When the nursing home had their usual Friday music, and Dad would be taken down to the dining room, where he’d drum along, on the table in front of him, with the performer’s beat. These performers knew where they were – in a nursing home. It generally pleased them. But Dad looked – damaged. Not the dignified Dad I knew.

I learned to accept these behaviors. To me, it was important to give him a life – any kind of life – now. I had to put away my discomfort at seeing him less than he was. I had to decide with each occasion, what was most important, what Dad would have thought of himself had he been able to observe this behavior from his “old self.” Should I protect my memory of the dignified Dad, the image he would have liked to continue to project? Or would it be best to unleash the un-inhibited Dad?

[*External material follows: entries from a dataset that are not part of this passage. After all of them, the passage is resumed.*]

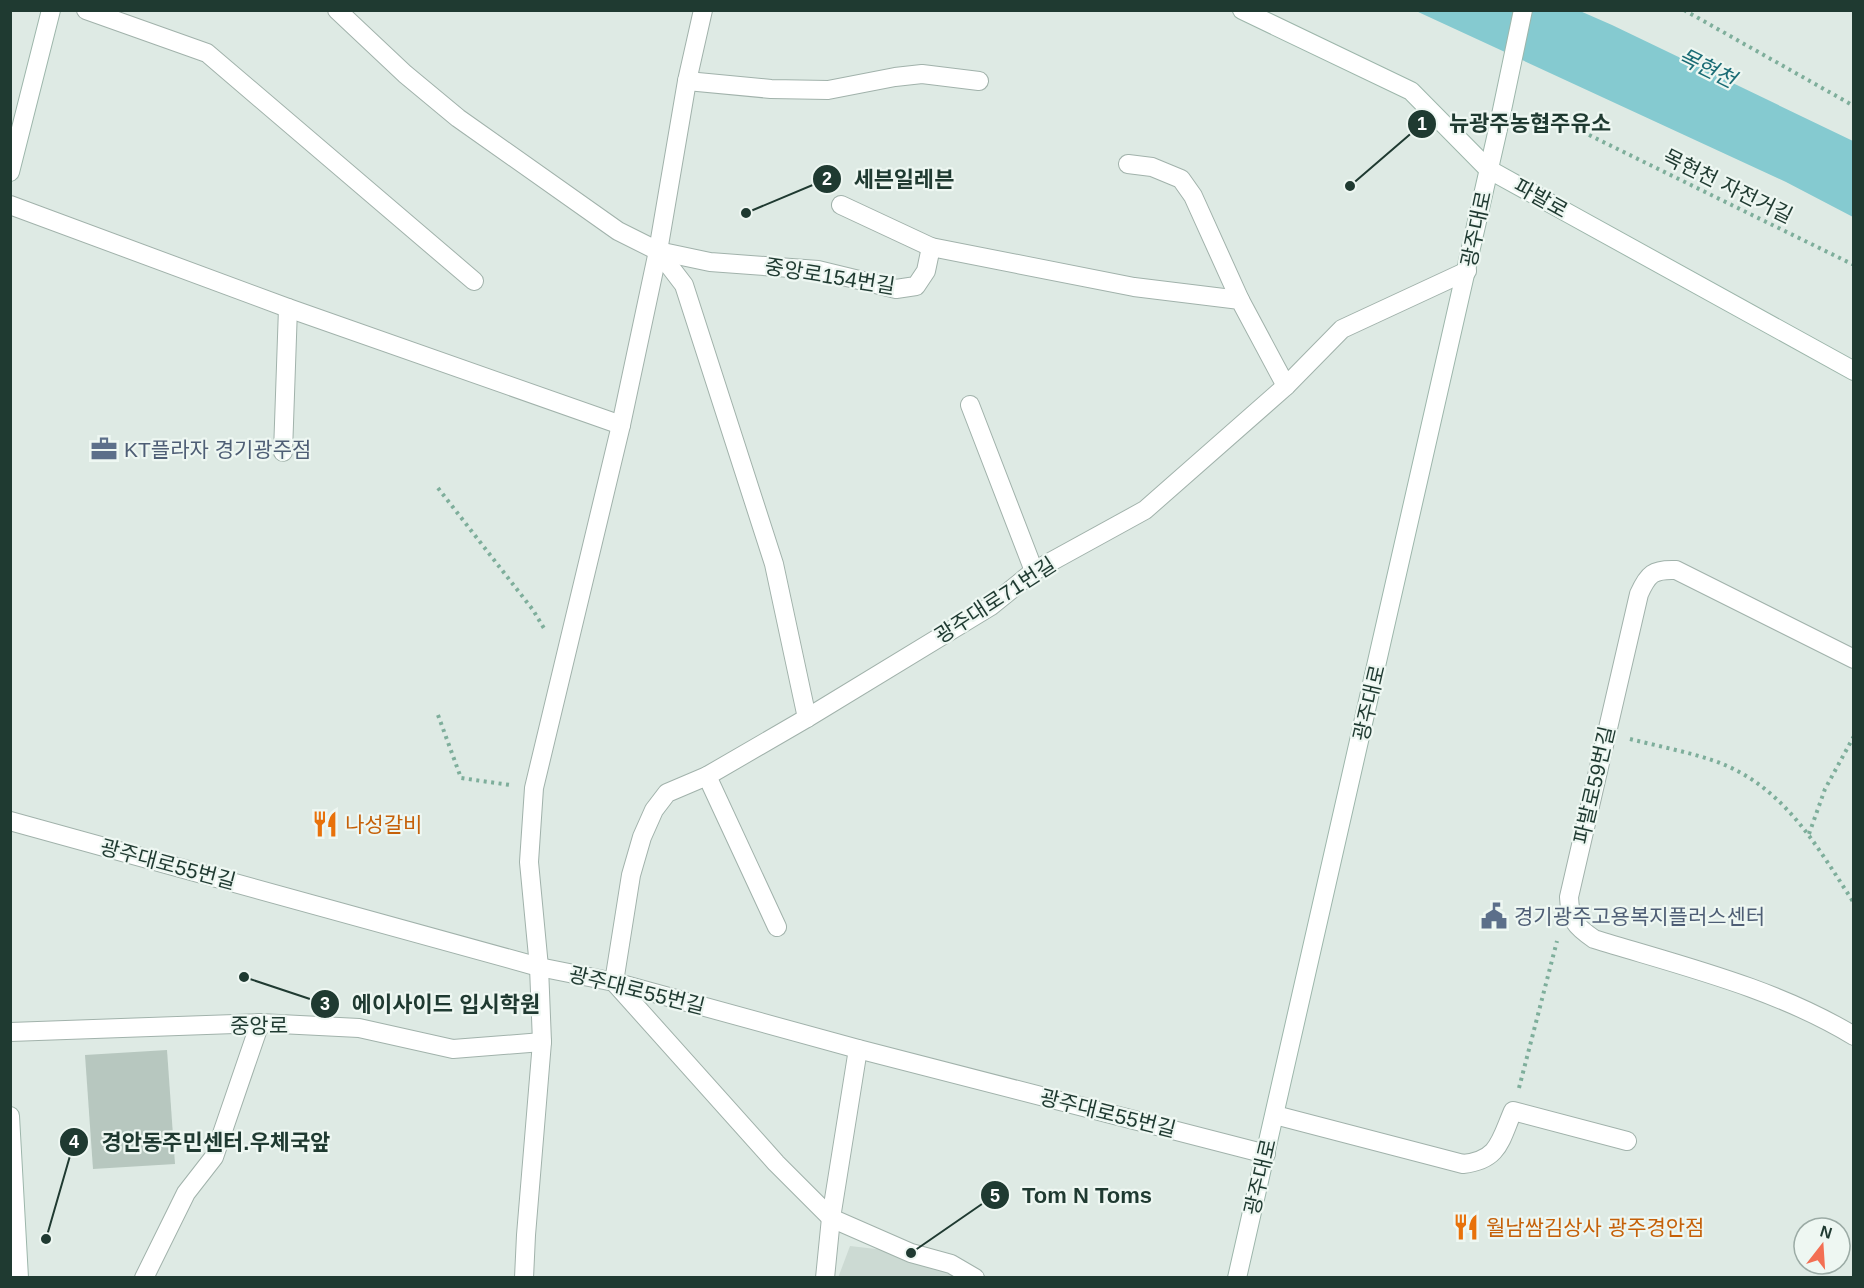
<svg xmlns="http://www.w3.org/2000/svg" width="1864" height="1288" viewBox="0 0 1864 1288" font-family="Helvetica,'Noto Sans KR',sans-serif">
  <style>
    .built { fill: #ccdad3 }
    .water { fill: #85cad0 }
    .building { fill: #b7c7bf }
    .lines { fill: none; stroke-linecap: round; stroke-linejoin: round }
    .lane-casing { stroke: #a1b2ab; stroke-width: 20 }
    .street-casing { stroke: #a1b2ab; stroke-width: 20 }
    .secondary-casing { stroke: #9db6ab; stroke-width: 20 }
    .path { stroke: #7eae9b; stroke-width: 4; stroke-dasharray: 3 4.5; stroke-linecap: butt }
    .lane { stroke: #fff; stroke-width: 18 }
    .street { stroke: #fff; stroke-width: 18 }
    .secondary { stroke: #fff; stroke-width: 18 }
    .secondary-bridge-casing { stroke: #9db6ab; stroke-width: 20; stroke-linecap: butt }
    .secondary-bridge { stroke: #fff; stroke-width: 18 }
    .labels { text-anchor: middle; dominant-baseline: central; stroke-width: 4.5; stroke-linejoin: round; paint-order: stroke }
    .street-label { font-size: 21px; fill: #1f3a31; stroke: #eef7f2 }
    .service-label { font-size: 21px; fill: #4e5e75; stroke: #eef7f2; text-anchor: start }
    .food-label { font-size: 21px; fill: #c56008; stroke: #eef7f2; text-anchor: start }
    .water-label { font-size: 22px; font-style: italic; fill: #1a6c75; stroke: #eef7f2 }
    .leader { fill: none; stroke: #1f3a31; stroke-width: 2 }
    .callout-dot { fill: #1f3a31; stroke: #eef7f2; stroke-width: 2 }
    .mark-label { font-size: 18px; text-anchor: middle; font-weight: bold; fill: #fff }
    .callout-label { font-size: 22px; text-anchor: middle; font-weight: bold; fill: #1f3a31; stroke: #eef7f2; stroke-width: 4.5; stroke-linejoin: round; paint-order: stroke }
  </style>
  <rect width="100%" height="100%" fill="#deeae4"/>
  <path class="built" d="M 850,1246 L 911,1253 L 959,1278 L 838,1278 Z"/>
  <path class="water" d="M 1416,11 L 1580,11 L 1612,25 L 1853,141 L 1853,217 L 1786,182 Z"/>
  <path class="building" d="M 167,1050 L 175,1164 L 93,1169 L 85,1055 Z"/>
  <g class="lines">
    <g class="lane-casing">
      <g id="lane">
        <path d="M 10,1032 L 260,1023 L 359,1028 L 453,1049 L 542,1042"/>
        <path d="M 1275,1115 L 1463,1164 C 1499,1160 1500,1141 1513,1111 L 1627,1141"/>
        <path d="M 825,1278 L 831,1218 L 858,1049"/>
      </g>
    </g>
    <g class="street-casing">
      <g id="street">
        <path d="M 86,10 L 207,53 L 474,281"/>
        <path d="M 337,10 L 405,74 L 458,118 L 618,231 L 658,251 L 710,262 L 818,270 L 896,289 L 916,286 L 926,271 L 931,247 L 1134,287 L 1240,300 L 1286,386"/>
        <path d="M 687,81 L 771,89 L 828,90 L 895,77 L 922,74 L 979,81"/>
        <path d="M 1128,164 L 1152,167 L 1181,179 L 1193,196 L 1240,300"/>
        <path d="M 10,205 L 288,308 L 621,425"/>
        <path d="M 841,205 L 931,247"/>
        <path d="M 658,251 L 684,285 L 774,564 L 807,718"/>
        <path d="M 970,405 L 1034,571"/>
        <path d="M 283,452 L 288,308"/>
        <path d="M 1854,659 L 1676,570 C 1653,569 1648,574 1639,594 L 1569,897 C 1570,920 1575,926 1594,939 C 1682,966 1775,988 1854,1036"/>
        <path d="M 707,776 L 777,927"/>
        <path d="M 10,821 L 539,967 L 614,982 L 858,1049 L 1266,1154"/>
        <path d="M 144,1278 L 186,1193 L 214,1157 L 260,1023"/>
        <path d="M 524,1278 L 526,1235 L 542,1042 L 539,967 L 529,862 L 534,788 L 621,425 L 658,251 L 687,81 L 703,10"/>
        <path d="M 975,1278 L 951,1264 L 911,1253 L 831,1218 L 776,1163 L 614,982 L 631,875 L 642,837 L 654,810 L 667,793 L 707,776 L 807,718 L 991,606 L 1034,571 L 1145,510 L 1286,386 L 1342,329 L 1467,271"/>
      </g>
    </g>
    <g class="secondary-casing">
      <g id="secondary">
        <path d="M 1242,10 L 1411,91 L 1488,169 L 1854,371"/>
        <path d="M 10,172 L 51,10"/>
        <path d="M 10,1116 L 19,1278"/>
        <path d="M 1237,1278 L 1498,129"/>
      </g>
    </g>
    <g class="path">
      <path d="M 1684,10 L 1854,106"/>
      <path d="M 1589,135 L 1854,265"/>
      <path d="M 438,488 L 533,610 L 545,630"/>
      <path d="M 438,715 L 461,778 L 510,785"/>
      <path d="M 1630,739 C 1658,746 1688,752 1715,761 C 1784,786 1816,845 1854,903"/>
      <path d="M 1809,834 L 1825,789 L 1854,736"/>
      <path d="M 1519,1088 L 1557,941"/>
    </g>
    <use href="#lane" class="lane"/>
    <use href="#street" class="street"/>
    <use href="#secondary" class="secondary"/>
    <g class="secondary-bridge-casing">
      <path id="secondary-bridge" d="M 1498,129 L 1523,10"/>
    </g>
    <use href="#secondary-bridge" class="secondary-bridge"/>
  </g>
  <defs>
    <g id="office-bare" transform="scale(2.07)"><path d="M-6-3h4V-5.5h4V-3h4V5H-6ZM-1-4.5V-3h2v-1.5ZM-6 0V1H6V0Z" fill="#5c6f8a" stroke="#eef7f2" stroke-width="2.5" paint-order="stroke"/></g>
    <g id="restaurant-bare" transform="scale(2.07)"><path d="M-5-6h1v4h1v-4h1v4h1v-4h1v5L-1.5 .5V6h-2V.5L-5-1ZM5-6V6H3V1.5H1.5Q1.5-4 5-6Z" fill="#e8710a" stroke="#eef7f2" stroke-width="2.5" paint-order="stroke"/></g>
    <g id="civic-bare" transform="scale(2.07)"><path d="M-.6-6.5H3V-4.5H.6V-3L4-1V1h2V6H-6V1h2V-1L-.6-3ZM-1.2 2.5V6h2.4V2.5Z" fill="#5c6f8a" stroke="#eef7f2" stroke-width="2.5" paint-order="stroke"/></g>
  </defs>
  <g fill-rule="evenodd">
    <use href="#office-bare" x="104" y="449"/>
    <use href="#restaurant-bare" x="325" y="824"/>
    <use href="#civic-bare" x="1494" y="916"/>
    <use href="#restaurant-bare" x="1466" y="1227"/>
  </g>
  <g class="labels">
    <g class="street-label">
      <text transform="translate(1728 186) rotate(26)">목현천 자전거길</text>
      <text transform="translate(1541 198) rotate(29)">파발로</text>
      <text transform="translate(1476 229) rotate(-78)">광주대로</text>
      <text transform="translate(830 276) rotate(9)">중앙로154번길</text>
      <text transform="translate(995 600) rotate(-33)">광주대로71번길</text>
      <text transform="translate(1369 703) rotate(-77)">광주대로</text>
      <text transform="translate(1594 785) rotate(-77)">파발로59번길</text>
      <text transform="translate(168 864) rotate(15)">광주대로55번길</text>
      <text transform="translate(637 990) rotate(14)">광주대로55번길</text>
      <text x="259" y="1025">중앙로</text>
      <text transform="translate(1108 1113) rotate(14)">광주대로55번길</text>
      <text transform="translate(1260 1177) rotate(-77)">광주대로</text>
    </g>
    <g class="service-label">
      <text x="124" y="449">KT플라자 경기광주점</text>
      <text x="1514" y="916">경기광주고용복지플러스센터</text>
    </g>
    <g class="food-label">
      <text x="345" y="824">나성갈비</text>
      <text x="1486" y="1227">월남쌈김상사 광주경안점</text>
    </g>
    <g class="water-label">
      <text transform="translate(1707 68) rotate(26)">목현천</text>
    </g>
  </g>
  <path class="leader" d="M1350 186L1422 124M746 213L827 179M244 977L325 1004M46 1239L74 1142M911 1253L995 1195"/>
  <g class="callout-dot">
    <circle cx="1350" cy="186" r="6"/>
    <circle cx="746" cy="213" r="6"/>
    <circle cx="244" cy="977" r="6"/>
    <circle cx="46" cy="1239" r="6"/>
    <circle cx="911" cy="1253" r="6"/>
    <circle cx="1422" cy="124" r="15"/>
    <circle cx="827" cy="179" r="15"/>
    <circle cx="325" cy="1004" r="15"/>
    <circle cx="74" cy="1142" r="15"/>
    <circle cx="995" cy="1195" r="15"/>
  </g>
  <g class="mark-label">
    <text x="1422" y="130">1</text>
    <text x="827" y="185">2</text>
    <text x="325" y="1010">3</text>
    <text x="74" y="1148">4</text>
    <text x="995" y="1202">5</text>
  </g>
  <g class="callout-label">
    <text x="1530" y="131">뉴광주농협주유소</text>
    <text x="904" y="187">세븐일레븐</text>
    <text x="446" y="1012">에이사이드 입시학원</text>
    <text x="216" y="1150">경안동주민센터.우체국앞</text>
    <text x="1087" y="1203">Tom N Toms</text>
  </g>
  <rect width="1864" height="1288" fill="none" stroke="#1f3a31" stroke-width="24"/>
  <g transform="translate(1822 1246) rotate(17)"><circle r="28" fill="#eef7f2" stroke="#9baba5" stroke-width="1.5"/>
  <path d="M0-4.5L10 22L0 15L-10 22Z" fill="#f36f53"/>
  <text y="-9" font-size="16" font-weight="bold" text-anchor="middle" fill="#1f3a31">N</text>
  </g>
</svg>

I was always torn.

For my mother it was worse. The pain of watching this man she’d known most of her life, acting so childlike, was torture. She chose to stay away from situations where the public could observe Dad’s sometimes bizarre behavior. I understood.

When I interviewed people for “Minding Our Elders,” several talked of these feelings. The person I most related to, on this issue, was Janice. She explained, in her story:

“Mom always liked to dress nicely. She was very conscious of her appearance. We tried taking her out to eat, but then when she’d drop food on herself – you wonder, should you reach over and wipe it off? How would that make her feel? And she would be so embarrassed to have food all over her. You just don’t know what to do.”